HPI is commonly used to assess heavy metal pollution of water resources (Sobhanardakani 2018). For HPI, the critical value is 100. Waters with HPI values of < 100 have low pollution levels and do not pose any risks on human health. On the other hand, waters with HPI values of > 100 are considered as highly polluted waters (Ghaderpoori et al. 2018). High pollution problem was encountered in 22.40% of the present study area, and these sites are located in three different sections of the study area. Correlation analysis was conducted to investigate the relationships between HPI and measured heavy metals, to determine the heavy metals effective in HPI and to identify sources of pollution (Table 5).
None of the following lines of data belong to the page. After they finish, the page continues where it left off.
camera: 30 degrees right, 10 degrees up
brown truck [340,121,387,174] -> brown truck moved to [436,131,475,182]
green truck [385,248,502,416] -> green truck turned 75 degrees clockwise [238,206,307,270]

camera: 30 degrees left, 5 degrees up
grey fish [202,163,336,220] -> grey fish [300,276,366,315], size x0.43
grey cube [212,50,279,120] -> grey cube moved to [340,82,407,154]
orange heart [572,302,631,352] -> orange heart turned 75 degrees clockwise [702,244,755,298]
There were significant correlations between HPI and As (r = 0.993) at 1% level. Such a case revealed that high HPI might have resulted from pesticides and fertilizers.

Table 5 Correlation coefficients for pollution indices and heavy metal concentrations

The waters with HEI values of < 10 are classified as low polluted, HEI values of between 10 and 20 are classified as medium polluted, and HEI values of > 20 are classified as highly polluted waters. About 0.26% of the present study area exhibited low pollution, 83.47% medium pollution, and 16.27% high pollution. In terms of HEI, highly polluted sites are located in southeast sections of the study area. HEI had significant correlations with Pb, Cr, Fe, Ni, and Al at 1% level. High Pb concentrations of groundwaters mostly result from fertilizers and pesticides (Hossain and Patra 2020). It was thought that fertilizer and pesticide-like anthropogenic polluters had significant effects on HEI.
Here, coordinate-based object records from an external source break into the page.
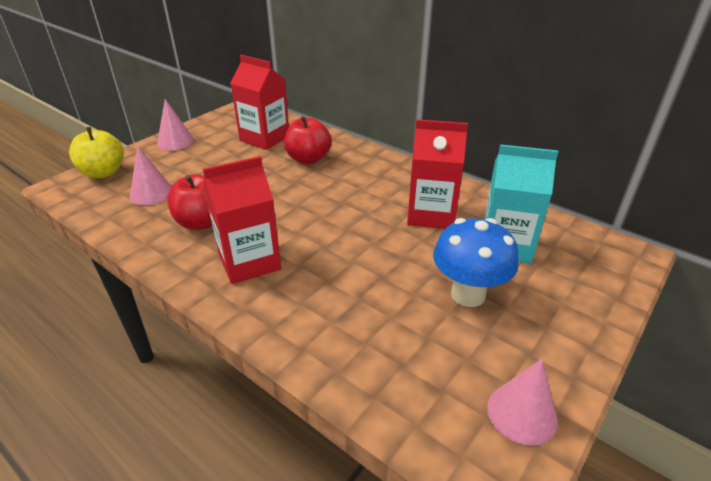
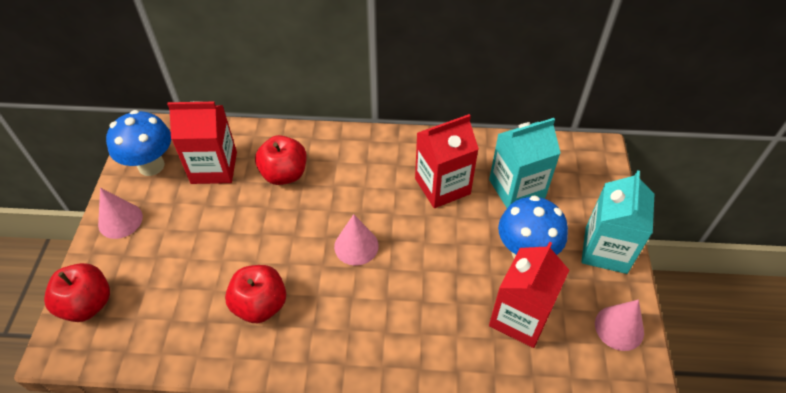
camera: 35 degrees left, 15 degrees up
yellow apple [69,127,124,178] -> red apple [44,263,110,322]
pink cone [130,146,172,205] -> pink cone moved to [334,214,379,265]
red carton [203,156,281,284] -> red carton moved to [489,242,569,348]
none -> blue mushroom [106,110,171,176]
none -> turquoise carton [581,170,654,274]

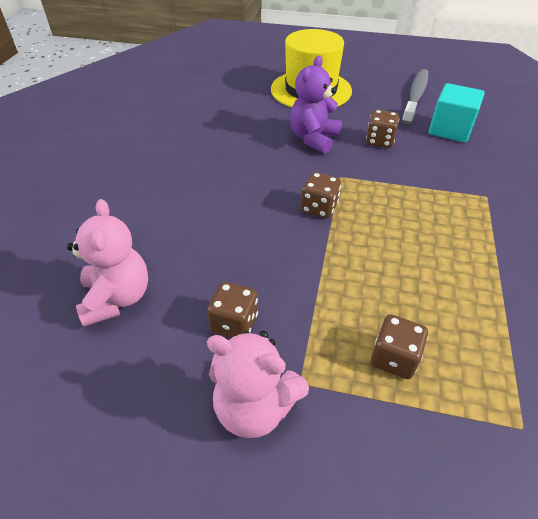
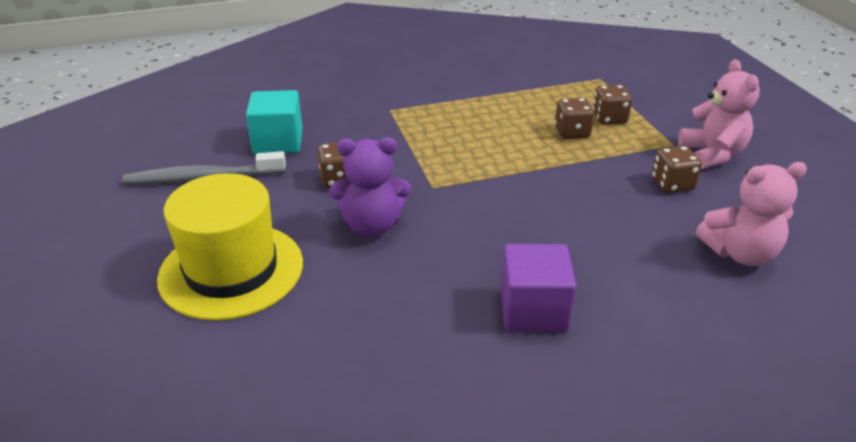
camera: 120 degrees left, 10 degrees down
pink teddy bear [67,199,148,327] -> pink teddy bear turned 150 degrees counterclockwise [696,162,807,266]
brown dice [301,172,341,218] -> brown dice moved to [555,98,594,139]
none -> purple cube [501,244,577,332]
The waters with Cdeg values of < 3 are considered to have low heavy metal pollution, Cdeg values between 3–6 are considered to have medium heavy metal pollution, and Cdeg values of > 6 are considered to have high heavy metal pollution (Fallah et al. 2020). About 20.59% of the present study area had low pollution, 43.33% had medium pollution, and 36.08% had high pollution. Western sections of the study area had low pollution, and pollution levels increased toward the study area’s eastern sections. The Cdeg values had significant correlations with Pb, Cr, Fe, Ni, and Al at 1% level. High Cdeg values might have resulted from agricultural pollutants and geological structure.

Conclusion

In this study, concentrations of ten heavy metals (Pb, Zn, Cr, Mn, Fe, Cu, Cd, Ni, Al, and As) were determined in the groundwater of the Bafra plain. The heavy metal pollution of the plain was assessed through the HPI, HEI and Cdeg pollution indices and geostatistical methods. The ordinary kriging method was used to generate spatial distribution maps of heavy metals and pollution indices. Al values were above the permissible limits set for drinking waters in 12.16% of the study area, As in 4.73%, Fe in 99.3%, and Mn in 95.18% of the study area. About 21.97% exhibited high pollution in terms of HPI, 16.27% in terms of HEI and 36.08% in terms of Cdeg. Greater pollution levels were encountered in southeastern sections of the study area. Groundwater pollution was mostly anthropogenic and partially geogenic-originated. Heavy metal pollution of groundwater is a significant issue in terms of both drinking and irrigation purposes. In order to reduce heavy metal pollution in groundwater, the use of pesticides and fertilizers should be reduced, and industrial facilities should be controlled. New industrial facilities should not be allowed to be established in areas with high pollution.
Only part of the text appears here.